LISTED ENTRIES =
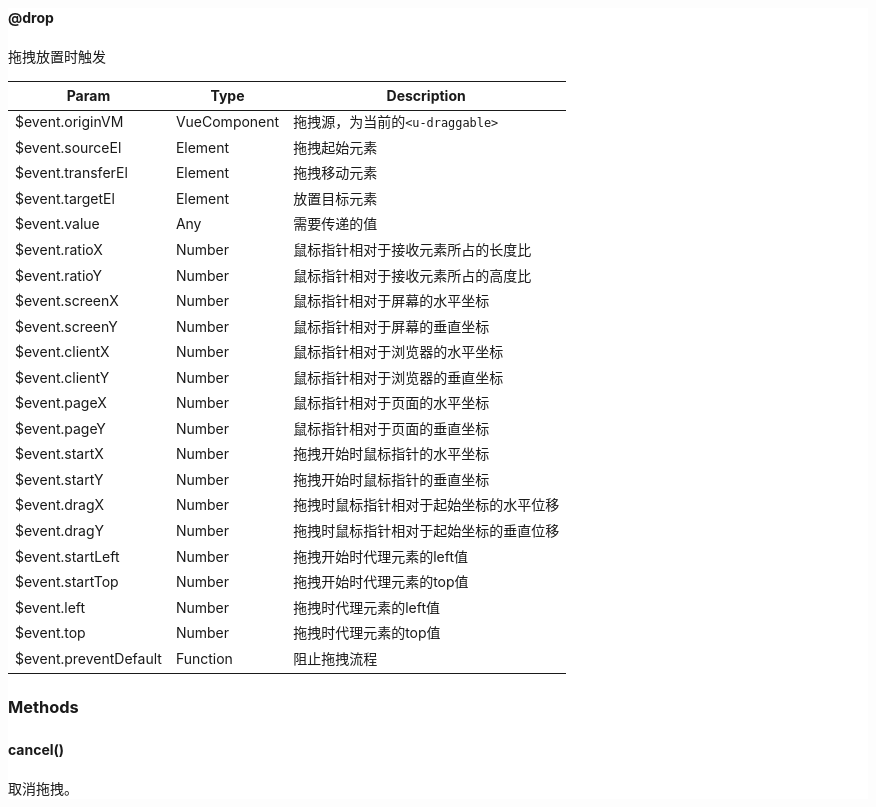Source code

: 
#### @drop

拖拽放置时触发

| Param | Type | Description |
| ----- | ---- | ----------- |
| $event.originVM | VueComponent | 拖拽源，为当前的`<u-draggable>` |
| $event.sourceEl | Element | 拖拽起始元素 |
| $event.transferEl | Element | 拖拽移动元素 |
| $event.targetEl | Element | 放置目标元素 |
| $event.value | Any | 需要传递的值 |
| $event.ratioX | Number | 鼠标指针相对于接收元素所占的长度比 |
| $event.ratioY | Number | 鼠标指针相对于接收元素所占的高度比 |
| $event.screenX | Number | 鼠标指针相对于屏幕的水平坐标 |
| $event.screenY | Number | 鼠标指针相对于屏幕的垂直坐标 |
| $event.clientX | Number | 鼠标指针相对于浏览器的水平坐标 |
| $event.clientY | Number | 鼠标指针相对于浏览器的垂直坐标 |
| $event.pageX | Number | 鼠标指针相对于页面的水平坐标 |
| $event.pageY | Number | 鼠标指针相对于页面的垂直坐标 |
| $event.startX | Number | 拖拽开始时鼠标指针的水平坐标 |
| $event.startY | Number | 拖拽开始时鼠标指针的垂直坐标 |
| $event.dragX | Number | 拖拽时鼠标指针相对于起始坐标的水平位移 |
| $event.dragY | Number | 拖拽时鼠标指针相对于起始坐标的垂直位移 |
| $event.startLeft | Number | 拖拽开始时代理元素的left值 |
| $event.startTop | Number | 拖拽开始时代理元素的top值 |
| $event.left | Number | 拖拽时代理元素的left值 |
| $event.top | Number | 拖拽时代理元素的top值 |
| $event.preventDefault | Function | 阻止拖拽流程 |

### Methods

#### cancel()

取消拖拽。
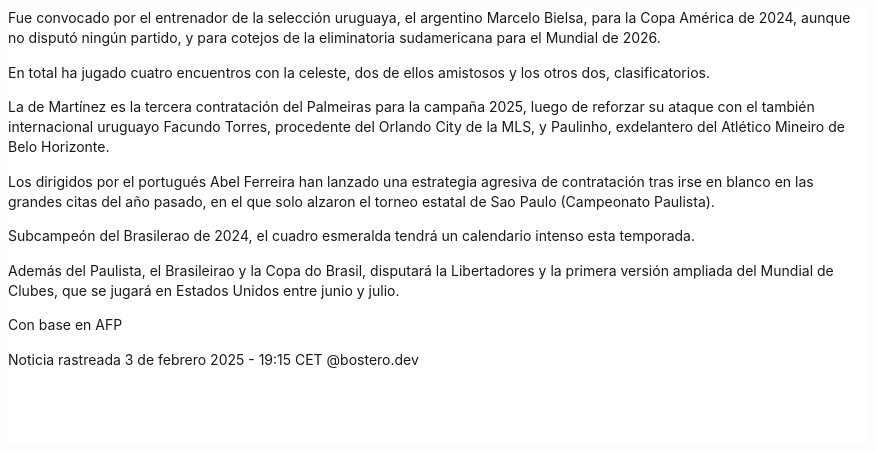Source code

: Fue convocado por el entrenador de la selección uruguaya, el argentino Marcelo Bielsa, para la Copa América de 2024, aunque no disputó ningún partido</strong>, y para cotejos de la eliminatoria sudamericana para el Mundial de 2026.</p><p>En total ha jugado cuatro encuentros con la celeste, dos de ellos amistosos y los otros dos, clasificatorios.</p><p>La de Martínez es la tercera contratación del Palmeiras para la campaña 2025, luego de reforzar su ataque con el también internacional uruguayo Facundo Torres, procedente del Orlando City de la MLS, y Paulinho, exdelantero del Atlético Mineiro de Belo Horizonte.</p><p>Los dirigidos por el portugués Abel Ferreira han lanzado una estrategia agresiva de contratación tras irse en blanco en las grandes citas del año pasado, en el que solo alzaron el torneo estatal de Sao Paulo (Campeonato Paulista).</p><p>Subcampeón del Brasilerao de 2024, el cuadro esmeralda tendrá un calendario intenso esta temporada.</p><p>Además del Paulista, el Brasileirao y la Copa do Brasil, disputará la Libertadores y la primera versión ampliada del Mundial de Clubes, que se jugará en Estados Unidos entre junio y julio.</p><p>Con base en AFP</p><div class='info_rastreador text-muted'><p class='text-muted post-date-font mt-3 mb-2'>Noticia rastreada 3 de febrero  2025  -  19:15 CET @bostero.dev</p></div>
<div style='height: 60px;'></div>
</html>
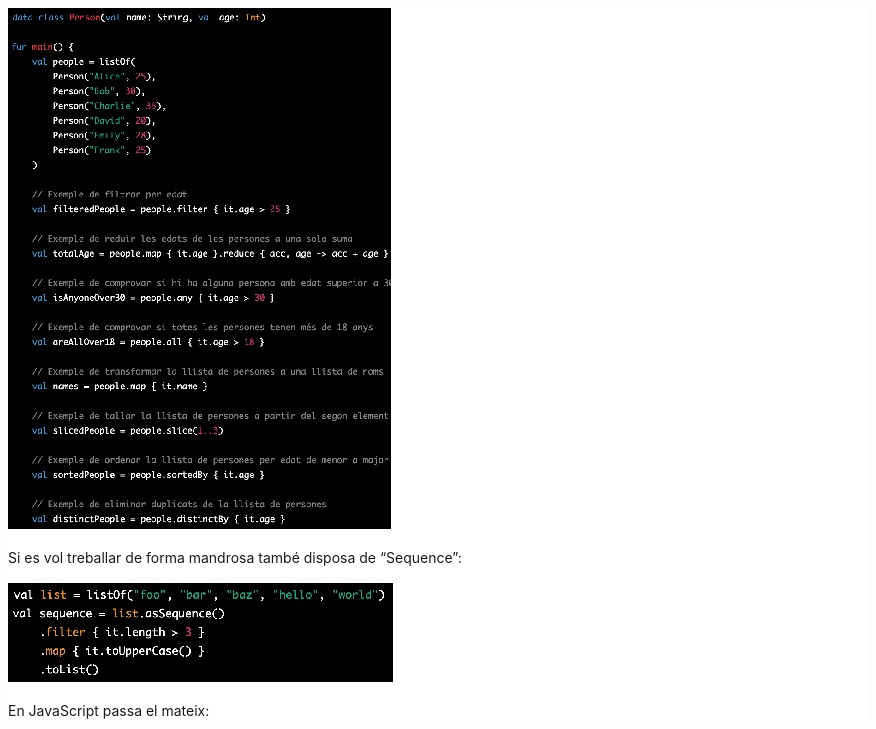 <img src="UT9.3. Streams_images/image_157.png" alt="Image 157">

Si es vol treballar de forma mandrosa també disposa de “Sequence”:

<img src="UT9.3. Streams_images/image_158.png" alt="Image 158">

En JavaScript passa el mateix:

PROBLEM =
Copy out, character for character, the source text from every entry above, and leave the pictures out of your answer.

EXERCISE RESULT =
Source code

: 
#### @drop

拖拽放置时触发

| Param | Type | Description |
| ----- | ---- | ----------- |
| $event.originVM | VueComponent | 拖拽源，为当前的`<u-draggable>` |
| $event.sourceEl | Element | 拖拽起始元素 |
| $event.transferEl | Element | 拖拽移动元素 |
| $event.targetEl | Element | 放置目标元素 |
| $event.value | Any | 需要传递的值 |
| $event.ratioX | Number | 鼠标指针相对于接收元素所占的长度比 |
| $event.ratioY | Number | 鼠标指针相对于接收元素所占的高度比 |
| $event.screenX | Number | 鼠标指针相对于屏幕的水平坐标 |
| $event.screenY | Number | 鼠标指针相对于屏幕的垂直坐标 |
| $event.clientX | Number | 鼠标指针相对于浏览器的水平坐标 |
| $event.clientY | Number | 鼠标指针相对于浏览器的垂直坐标 |
| $event.pageX | Number | 鼠标指针相对于页面的水平坐标 |
| $event.pageY | Number | 鼠标指针相对于页面的垂直坐标 |
| $event.startX | Number | 拖拽开始时鼠标指针的水平坐标 |
| $event.startY | Number | 拖拽开始时鼠标指针的垂直坐标 |
| $event.dragX | Number | 拖拽时鼠标指针相对于起始坐标的水平位移 |
| $event.dragY | Number | 拖拽时鼠标指针相对于起始坐标的垂直位移 |
| $event.startLeft | Number | 拖拽开始时代理元素的left值 |
| $event.startTop | Number | 拖拽开始时代理元素的top值 |
| $event.left | Number | 拖拽时代理元素的left值 |
| $event.top | Number | 拖拽时代理元素的top值 |
| $event.preventDefault | Function | 阻止拖拽流程 |

### Methods

#### cancel()

取消拖拽。
Source code

: Fue convocado por el entrenador de la selección uruguaya, el argentino Marcelo Bielsa, para la Copa América de 2024, aunque no disputó ningún partido</strong>, y para cotejos de la eliminatoria sudamericana para el Mundial de 2026.</p><p>En total ha jugado cuatro encuentros con la celeste, dos de ellos amistosos y los otros dos, clasificatorios.</p><p>La de Martínez es la tercera contratación del Palmeiras para la campaña 2025, luego de reforzar su ataque con el también internacional uruguayo Facundo Torres, procedente del Orlando City de la MLS, y Paulinho, exdelantero del Atlético Mineiro de Belo Horizonte.</p><p>Los dirigidos por el portugués Abel Ferreira han lanzado una estrategia agresiva de contratación tras irse en blanco en las grandes citas del año pasado, en el que solo alzaron el torneo estatal de Sao Paulo (Campeonato Paulista).</p><p>Subcampeón del Brasilerao de 2024, el cuadro esmeralda tendrá un calendario intenso esta temporada.</p><p>Además del Paulista, el Brasileirao y la Copa do Brasil, disputará la Libertadores y la primera versión ampliada del Mundial de Clubes, que se jugará en Estados Unidos entre junio y julio.</p><p>Con base en AFP</p><div class='info_rastreador text-muted'><p class='text-muted post-date-font mt-3 mb-2'>Noticia rastreada 3 de febrero  2025  -  19:15 CET @bostero.dev</p></div>
<div style='height: 60px;'></div>
</html>
 <img src="UT9.3. Streams_images/image_157.png" alt="Image 157">

Si es vol treballar de forma mandrosa també disposa de “Sequence”:

<img src="UT9.3. Streams_images/image_158.png" alt="Image 158">

En JavaScript passa el mateix:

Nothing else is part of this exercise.